Artworks… We talk about them, comment on them; they are analysed, criticised, and dissected. Although we rarely make a habit of it, today we are giving a voice to one artwork from our collections. Flattered by this sensitive attention, a young woman, represented by the Head of a Young Peasant Woman, will describe the care and attention she has enjoyed in lavish detail.
LET’S GET ACQUAINTED
If you have recently visited the Musée d’art moderne et contemporain de Saint-Étienne Métropole, you might recognise me. I am an unnamed young woman painted by an eighteenth-century artist, who is also anonymous. I have resided in Saint-Étienne since 1893.
I go by the name of Head of a Young Peasant Woman. I find that a bit reductive, since you can see much more than my face and are you sure that I’m a woman of the fields? My attire could also be that of a servant. But all in all, that’s of little importance. What will be clear to you now is that I am a woman of the people. In the eighteenth century, artists adored painting us in a picturesque and charming manner. Am I not picturesque and charming?
A DECISIVE ENCOUNTER
Recently people came to pay me visit in the storeroom of the museum where I hold court on a grid, in the company of other paintings from my century.
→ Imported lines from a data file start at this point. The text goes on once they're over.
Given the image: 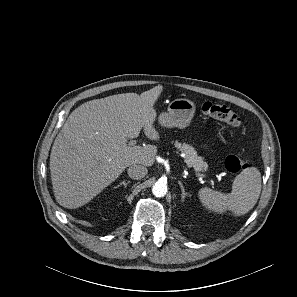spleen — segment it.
Returning a JSON list of instances; mask_svg holds the SVG:
<instances>
[{"label": "spleen", "mask_w": 297, "mask_h": 297, "mask_svg": "<svg viewBox=\"0 0 297 297\" xmlns=\"http://www.w3.org/2000/svg\"><path fill=\"white\" fill-rule=\"evenodd\" d=\"M260 193L261 173L255 167H248L235 177L231 193L224 194L205 187L199 190L198 196L202 205L210 211L223 213L230 210L241 216L255 206Z\"/></svg>", "instance_id": "obj_1"}]
</instances>
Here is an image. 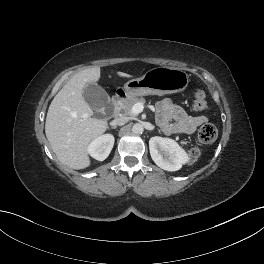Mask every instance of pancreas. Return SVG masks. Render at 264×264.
<instances>
[{"mask_svg":"<svg viewBox=\"0 0 264 264\" xmlns=\"http://www.w3.org/2000/svg\"><path fill=\"white\" fill-rule=\"evenodd\" d=\"M136 103L145 104V99L143 97L141 98L132 97V98L124 99L119 104V108L121 109L124 116L128 118H132L134 114L131 112V109Z\"/></svg>","mask_w":264,"mask_h":264,"instance_id":"pancreas-1","label":"pancreas"}]
</instances>
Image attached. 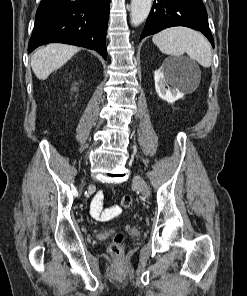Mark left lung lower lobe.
I'll return each instance as SVG.
<instances>
[{
    "instance_id": "1",
    "label": "left lung lower lobe",
    "mask_w": 247,
    "mask_h": 296,
    "mask_svg": "<svg viewBox=\"0 0 247 296\" xmlns=\"http://www.w3.org/2000/svg\"><path fill=\"white\" fill-rule=\"evenodd\" d=\"M172 26H186L201 31L214 47L202 0H155L140 40Z\"/></svg>"
}]
</instances>
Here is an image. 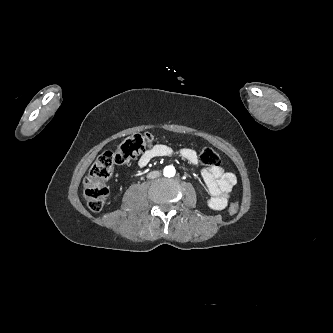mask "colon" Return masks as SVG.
Returning a JSON list of instances; mask_svg holds the SVG:
<instances>
[{"mask_svg": "<svg viewBox=\"0 0 333 333\" xmlns=\"http://www.w3.org/2000/svg\"><path fill=\"white\" fill-rule=\"evenodd\" d=\"M153 136L149 133H138L127 137L114 151L103 152L89 170L84 179L83 191L88 207L95 212L102 210L108 190L106 181L112 176L116 165L130 163L151 146ZM199 159L202 164L215 166L220 163L219 155L211 148L203 147ZM239 210L237 202L229 206V213L236 214Z\"/></svg>", "mask_w": 333, "mask_h": 333, "instance_id": "1", "label": "colon"}]
</instances>
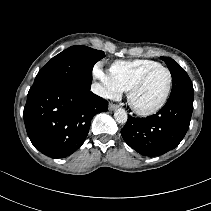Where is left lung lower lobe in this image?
Returning <instances> with one entry per match:
<instances>
[{
  "label": "left lung lower lobe",
  "mask_w": 211,
  "mask_h": 211,
  "mask_svg": "<svg viewBox=\"0 0 211 211\" xmlns=\"http://www.w3.org/2000/svg\"><path fill=\"white\" fill-rule=\"evenodd\" d=\"M193 111V97L170 96L165 106L146 118L128 115L121 129L125 142L143 156H159L176 148L184 138Z\"/></svg>",
  "instance_id": "0a47b994"
}]
</instances>
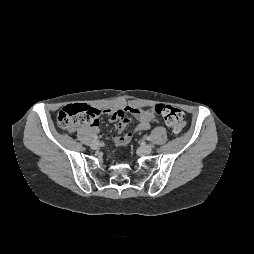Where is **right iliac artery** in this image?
Instances as JSON below:
<instances>
[{
	"mask_svg": "<svg viewBox=\"0 0 254 254\" xmlns=\"http://www.w3.org/2000/svg\"><path fill=\"white\" fill-rule=\"evenodd\" d=\"M94 139L97 140V136L96 135L94 136Z\"/></svg>",
	"mask_w": 254,
	"mask_h": 254,
	"instance_id": "1",
	"label": "right iliac artery"
}]
</instances>
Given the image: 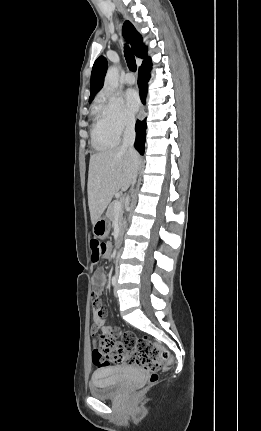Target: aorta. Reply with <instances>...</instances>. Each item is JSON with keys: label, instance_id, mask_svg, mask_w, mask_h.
I'll use <instances>...</instances> for the list:
<instances>
[{"label": "aorta", "instance_id": "1", "mask_svg": "<svg viewBox=\"0 0 261 431\" xmlns=\"http://www.w3.org/2000/svg\"><path fill=\"white\" fill-rule=\"evenodd\" d=\"M104 82L111 91H115L117 89L119 82V71L117 67L112 66L108 69Z\"/></svg>", "mask_w": 261, "mask_h": 431}]
</instances>
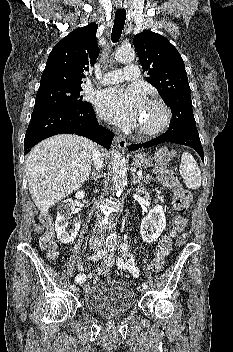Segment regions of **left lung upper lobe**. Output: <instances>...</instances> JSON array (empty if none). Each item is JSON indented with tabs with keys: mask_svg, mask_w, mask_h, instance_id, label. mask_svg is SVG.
Here are the masks:
<instances>
[{
	"mask_svg": "<svg viewBox=\"0 0 233 352\" xmlns=\"http://www.w3.org/2000/svg\"><path fill=\"white\" fill-rule=\"evenodd\" d=\"M133 44L143 72L148 75L146 80L171 109L172 121L168 130L197 129L187 73L178 50L167 38L149 30L135 35Z\"/></svg>",
	"mask_w": 233,
	"mask_h": 352,
	"instance_id": "1",
	"label": "left lung upper lobe"
}]
</instances>
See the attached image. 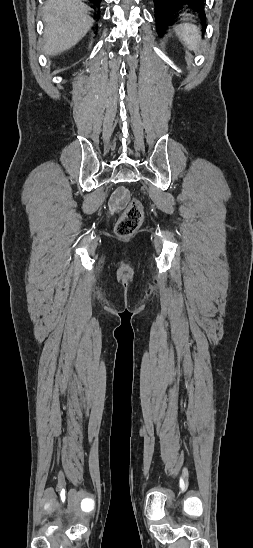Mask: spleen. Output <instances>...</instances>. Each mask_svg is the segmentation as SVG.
Segmentation results:
<instances>
[{"instance_id":"1","label":"spleen","mask_w":253,"mask_h":548,"mask_svg":"<svg viewBox=\"0 0 253 548\" xmlns=\"http://www.w3.org/2000/svg\"><path fill=\"white\" fill-rule=\"evenodd\" d=\"M177 35L184 41L189 50H196L201 42L200 29L193 24L183 23L175 27Z\"/></svg>"}]
</instances>
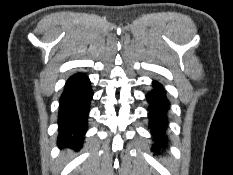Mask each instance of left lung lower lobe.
I'll list each match as a JSON object with an SVG mask.
<instances>
[{
	"mask_svg": "<svg viewBox=\"0 0 233 175\" xmlns=\"http://www.w3.org/2000/svg\"><path fill=\"white\" fill-rule=\"evenodd\" d=\"M152 87L153 89L146 94V100L149 103V128L151 129V134L157 145L153 146L152 150L156 151L158 145L162 146L167 142L165 127L168 120L167 113L169 109V102L166 98L162 84L158 81H153Z\"/></svg>",
	"mask_w": 233,
	"mask_h": 175,
	"instance_id": "obj_1",
	"label": "left lung lower lobe"
}]
</instances>
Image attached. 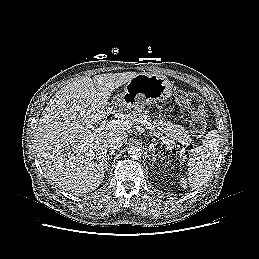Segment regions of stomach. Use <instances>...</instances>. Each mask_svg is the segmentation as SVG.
I'll list each match as a JSON object with an SVG mask.
<instances>
[{
  "label": "stomach",
  "instance_id": "1",
  "mask_svg": "<svg viewBox=\"0 0 259 259\" xmlns=\"http://www.w3.org/2000/svg\"><path fill=\"white\" fill-rule=\"evenodd\" d=\"M171 95L172 86L165 76L139 73L114 98L113 104L119 109L139 110L152 103L163 102Z\"/></svg>",
  "mask_w": 259,
  "mask_h": 259
}]
</instances>
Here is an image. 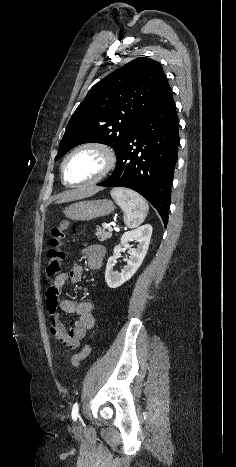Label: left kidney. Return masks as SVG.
Wrapping results in <instances>:
<instances>
[{
    "instance_id": "left-kidney-1",
    "label": "left kidney",
    "mask_w": 236,
    "mask_h": 467,
    "mask_svg": "<svg viewBox=\"0 0 236 467\" xmlns=\"http://www.w3.org/2000/svg\"><path fill=\"white\" fill-rule=\"evenodd\" d=\"M152 235V226L150 224H145L135 230L125 232L121 237V243L117 245L113 250V256L108 259L106 271H105V280L107 285L110 288H117L123 283L128 281L141 266ZM137 241L136 248H130V241ZM122 248H129V259H126L127 265L120 273L113 270L117 255L120 253Z\"/></svg>"
}]
</instances>
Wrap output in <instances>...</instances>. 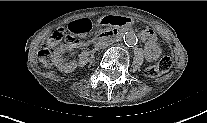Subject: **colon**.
Wrapping results in <instances>:
<instances>
[{
    "instance_id": "obj_1",
    "label": "colon",
    "mask_w": 207,
    "mask_h": 123,
    "mask_svg": "<svg viewBox=\"0 0 207 123\" xmlns=\"http://www.w3.org/2000/svg\"><path fill=\"white\" fill-rule=\"evenodd\" d=\"M64 37L69 40L72 39L71 35H64L63 32H57V33H55L53 38L46 44V46L43 47L38 52V55H39L41 61L45 65L51 64V58H50L51 48L54 46L55 43H57L59 40H61ZM172 64H173L172 58L170 56H164L156 64L147 67L145 70V75L148 78L158 77L162 74L167 73L171 69Z\"/></svg>"
}]
</instances>
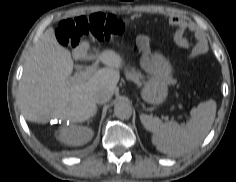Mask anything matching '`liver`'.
Segmentation results:
<instances>
[{
    "mask_svg": "<svg viewBox=\"0 0 236 182\" xmlns=\"http://www.w3.org/2000/svg\"><path fill=\"white\" fill-rule=\"evenodd\" d=\"M72 54L79 60L96 59L105 67L87 79L71 76L74 62L70 51L58 43L53 28L42 34L19 84V102L26 120L44 124L56 118L82 123L96 114L97 91L108 89L113 94L123 65L119 53L106 49L89 54L88 44L83 43Z\"/></svg>",
    "mask_w": 236,
    "mask_h": 182,
    "instance_id": "liver-1",
    "label": "liver"
}]
</instances>
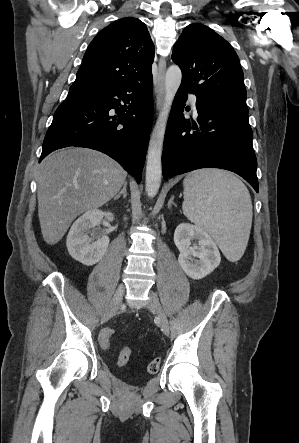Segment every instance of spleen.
<instances>
[{"label":"spleen","mask_w":299,"mask_h":443,"mask_svg":"<svg viewBox=\"0 0 299 443\" xmlns=\"http://www.w3.org/2000/svg\"><path fill=\"white\" fill-rule=\"evenodd\" d=\"M183 185L184 215L213 237L228 260H239L253 216L246 186L230 172L217 169L192 172Z\"/></svg>","instance_id":"1"}]
</instances>
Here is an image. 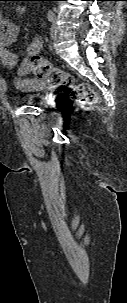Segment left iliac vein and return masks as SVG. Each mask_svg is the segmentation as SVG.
<instances>
[{"label": "left iliac vein", "instance_id": "left-iliac-vein-1", "mask_svg": "<svg viewBox=\"0 0 127 303\" xmlns=\"http://www.w3.org/2000/svg\"><path fill=\"white\" fill-rule=\"evenodd\" d=\"M56 35H57V24H56V22L54 21V22L52 23V25H51V28H50V36H51L52 38H55Z\"/></svg>", "mask_w": 127, "mask_h": 303}]
</instances>
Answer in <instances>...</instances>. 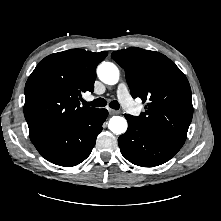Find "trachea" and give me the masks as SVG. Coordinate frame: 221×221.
I'll return each instance as SVG.
<instances>
[{"label":"trachea","instance_id":"3493384b","mask_svg":"<svg viewBox=\"0 0 221 221\" xmlns=\"http://www.w3.org/2000/svg\"><path fill=\"white\" fill-rule=\"evenodd\" d=\"M85 105L94 106V107H104L106 106L107 102L103 98H98L92 102H83ZM110 108L118 110L120 108L119 103L116 100H113L109 103Z\"/></svg>","mask_w":221,"mask_h":221}]
</instances>
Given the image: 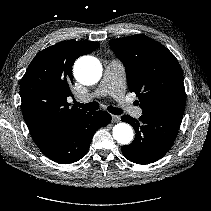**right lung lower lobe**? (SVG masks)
Masks as SVG:
<instances>
[{
	"label": "right lung lower lobe",
	"instance_id": "right-lung-lower-lobe-1",
	"mask_svg": "<svg viewBox=\"0 0 211 211\" xmlns=\"http://www.w3.org/2000/svg\"><path fill=\"white\" fill-rule=\"evenodd\" d=\"M110 122L111 115L105 111L86 112L79 115L51 145L41 151L57 163L76 162L88 152L96 130Z\"/></svg>",
	"mask_w": 211,
	"mask_h": 211
}]
</instances>
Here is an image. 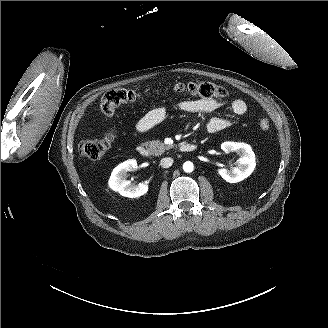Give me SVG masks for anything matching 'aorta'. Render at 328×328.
<instances>
[{"mask_svg": "<svg viewBox=\"0 0 328 328\" xmlns=\"http://www.w3.org/2000/svg\"><path fill=\"white\" fill-rule=\"evenodd\" d=\"M193 169H194V165H193L192 162H190V161H186V162H184V164H183V170H184L186 173H190V172H192Z\"/></svg>", "mask_w": 328, "mask_h": 328, "instance_id": "aorta-1", "label": "aorta"}]
</instances>
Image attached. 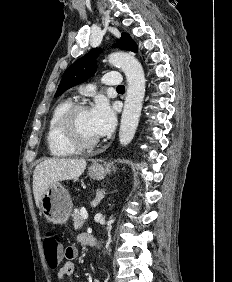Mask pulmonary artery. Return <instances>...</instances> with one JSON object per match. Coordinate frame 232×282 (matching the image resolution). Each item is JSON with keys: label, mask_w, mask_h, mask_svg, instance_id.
Masks as SVG:
<instances>
[{"label": "pulmonary artery", "mask_w": 232, "mask_h": 282, "mask_svg": "<svg viewBox=\"0 0 232 282\" xmlns=\"http://www.w3.org/2000/svg\"><path fill=\"white\" fill-rule=\"evenodd\" d=\"M103 83L109 86H119L122 84L121 75L116 71L108 72L103 77Z\"/></svg>", "instance_id": "obj_1"}]
</instances>
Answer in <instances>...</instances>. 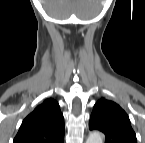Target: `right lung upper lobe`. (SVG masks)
<instances>
[{"label":"right lung upper lobe","instance_id":"cb5924a9","mask_svg":"<svg viewBox=\"0 0 145 143\" xmlns=\"http://www.w3.org/2000/svg\"><path fill=\"white\" fill-rule=\"evenodd\" d=\"M64 118L59 104L47 99L22 122L14 143H63Z\"/></svg>","mask_w":145,"mask_h":143}]
</instances>
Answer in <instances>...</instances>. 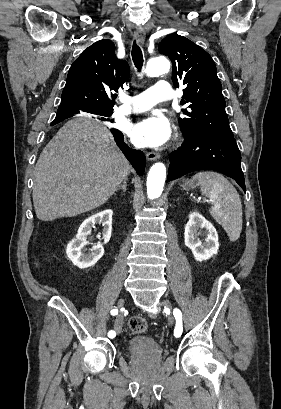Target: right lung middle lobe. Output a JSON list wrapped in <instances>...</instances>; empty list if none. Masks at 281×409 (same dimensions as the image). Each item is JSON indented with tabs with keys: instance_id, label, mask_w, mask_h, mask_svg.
Instances as JSON below:
<instances>
[{
	"instance_id": "1",
	"label": "right lung middle lobe",
	"mask_w": 281,
	"mask_h": 409,
	"mask_svg": "<svg viewBox=\"0 0 281 409\" xmlns=\"http://www.w3.org/2000/svg\"><path fill=\"white\" fill-rule=\"evenodd\" d=\"M112 113H113L112 111H102V112H96V113H93V114H96V115L100 116L102 120L106 121V120H109L108 117H110L112 115ZM59 122H60L59 120H54L51 123V125H55V124H57Z\"/></svg>"
}]
</instances>
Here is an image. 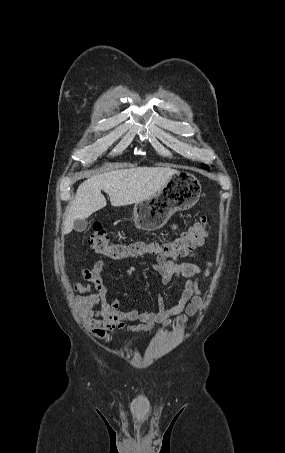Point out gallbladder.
I'll return each instance as SVG.
<instances>
[{"label": "gallbladder", "instance_id": "gallbladder-1", "mask_svg": "<svg viewBox=\"0 0 285 453\" xmlns=\"http://www.w3.org/2000/svg\"><path fill=\"white\" fill-rule=\"evenodd\" d=\"M88 222L86 219H77L74 221V230L77 232H82L87 228Z\"/></svg>", "mask_w": 285, "mask_h": 453}]
</instances>
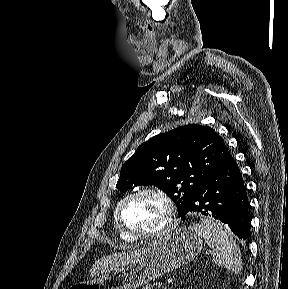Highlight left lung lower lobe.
<instances>
[{
	"label": "left lung lower lobe",
	"instance_id": "left-lung-lower-lobe-1",
	"mask_svg": "<svg viewBox=\"0 0 288 289\" xmlns=\"http://www.w3.org/2000/svg\"><path fill=\"white\" fill-rule=\"evenodd\" d=\"M249 206L246 188L237 163L229 153L223 164L194 197L188 212H200L227 224L241 239L249 234Z\"/></svg>",
	"mask_w": 288,
	"mask_h": 289
}]
</instances>
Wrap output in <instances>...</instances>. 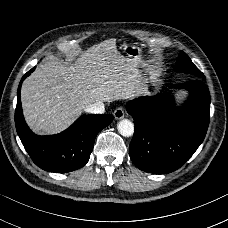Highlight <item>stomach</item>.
<instances>
[{
	"instance_id": "0dacf381",
	"label": "stomach",
	"mask_w": 228,
	"mask_h": 228,
	"mask_svg": "<svg viewBox=\"0 0 228 228\" xmlns=\"http://www.w3.org/2000/svg\"><path fill=\"white\" fill-rule=\"evenodd\" d=\"M125 52L127 53V55L133 59H135L137 62L141 59V52H140V48L138 47V45H125L124 47ZM152 83H155V81L152 79L151 80Z\"/></svg>"
}]
</instances>
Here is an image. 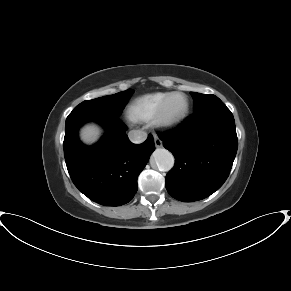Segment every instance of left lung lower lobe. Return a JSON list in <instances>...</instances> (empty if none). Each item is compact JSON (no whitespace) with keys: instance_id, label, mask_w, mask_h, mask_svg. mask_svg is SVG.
I'll list each match as a JSON object with an SVG mask.
<instances>
[{"instance_id":"obj_1","label":"left lung lower lobe","mask_w":291,"mask_h":291,"mask_svg":"<svg viewBox=\"0 0 291 291\" xmlns=\"http://www.w3.org/2000/svg\"><path fill=\"white\" fill-rule=\"evenodd\" d=\"M175 157L166 175V189L175 199H204L226 181L236 156L235 121L224 103L194 113L180 128L159 134Z\"/></svg>"}]
</instances>
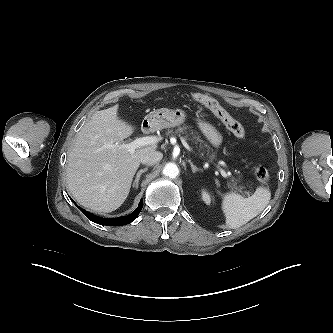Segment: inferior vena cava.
Here are the masks:
<instances>
[{
    "mask_svg": "<svg viewBox=\"0 0 333 333\" xmlns=\"http://www.w3.org/2000/svg\"><path fill=\"white\" fill-rule=\"evenodd\" d=\"M163 157V154L161 152L153 151L149 152L142 156L141 163L145 165H154L157 162H159Z\"/></svg>",
    "mask_w": 333,
    "mask_h": 333,
    "instance_id": "602c4592",
    "label": "inferior vena cava"
}]
</instances>
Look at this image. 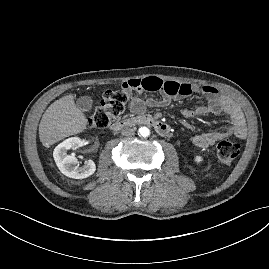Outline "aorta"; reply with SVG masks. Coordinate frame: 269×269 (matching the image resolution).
Wrapping results in <instances>:
<instances>
[{"instance_id":"762f6f07","label":"aorta","mask_w":269,"mask_h":269,"mask_svg":"<svg viewBox=\"0 0 269 269\" xmlns=\"http://www.w3.org/2000/svg\"><path fill=\"white\" fill-rule=\"evenodd\" d=\"M138 133L141 137H148L150 135V130L147 127H140Z\"/></svg>"}]
</instances>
They scrutinised me from every angle. I was embarrassed, because I was really not presentable. But I learned on this occasion that I was going to be shown in public at an exhibition about Maurice Allemand, the former director of the Musée d’Art et d’Industrie de Saint-Étienne. I was overjoyed about that because I knew his wife Geneviève well. She took care of me in 1965. She discovered at that time that they’d made a mistake about me.
I am not a painting on canvas, but in actual fact a painting on paper. But Geneviève Allemand was a secretive one, because she concealed the zones where paper and canvas meet. Her work was discreet, but if you look carefully at this photo of me, you will see a difference between the intense black of the canvase (on the right) and the black pitted with white on the paper (on the left).
Towards the mid-nineteenth century, I was backed: meaning pasted onto a canvas. From a rectangular format, I became oval and received this magnificent gilded wooden frame. I adore the finesse of its wreaths, which I endlessly contemplate.
I believe I owe this magnificent adornment to Monsieur Souty, a painter and gilder from Paris, under Napoleon III. In fact, he left his business card on my back.
I was fortunate enough to enjoy delicate attentions so as to look my best. To achieve this, I was stripped of my frame. What a strange sensation!
My back was dusted and the accumulated deposits from between my canvas and frame were removed. It was high time, because they were becoming painful and starting to deform my canvas.
I recovered my light colouring and the pink of my cheeks thanks to a cleaning session. I was not reassured; I did not take my eyes off the restorer.
This treatment was beneficial and helped to attenuate the cracks in my varnish, the whitish veil that covers me. The curls in my hair recovered their blondness against the dark background.
My right ear presented an unattractive lifting of the varnish. Fortunately everything was put back in place.
Finally, to my great chagrin, my varnish coating had yellowed, leaving traces of streaks. I was unhappy, because my entire chest was covered with them. There too, the result exceeded my expectations. I will show you, but don’t linger for too long on my plunging neckline!
Before putting me back in my frame, they took care to cover the rabbet with a canvas ribbon. The rabbet is the little shelf on the frame I’m inserted onto. The raw wood was endlessly provoking scratches at my edges.
Here I am ready to head for the exhibition rooms!
Even though I remain anonymous, I hope that I am no longer a stranger in your eyes. Come pay me a visit at the exhibition Maurice Allemand: Or How Modern Art Came to Saint-Étienne (1947–1966). I would be delighted. I will be in residence until 3 January 2021.
The Young Peasant Woman
PS: I address here my heartfelt thanks to my restorer, Julie Barth.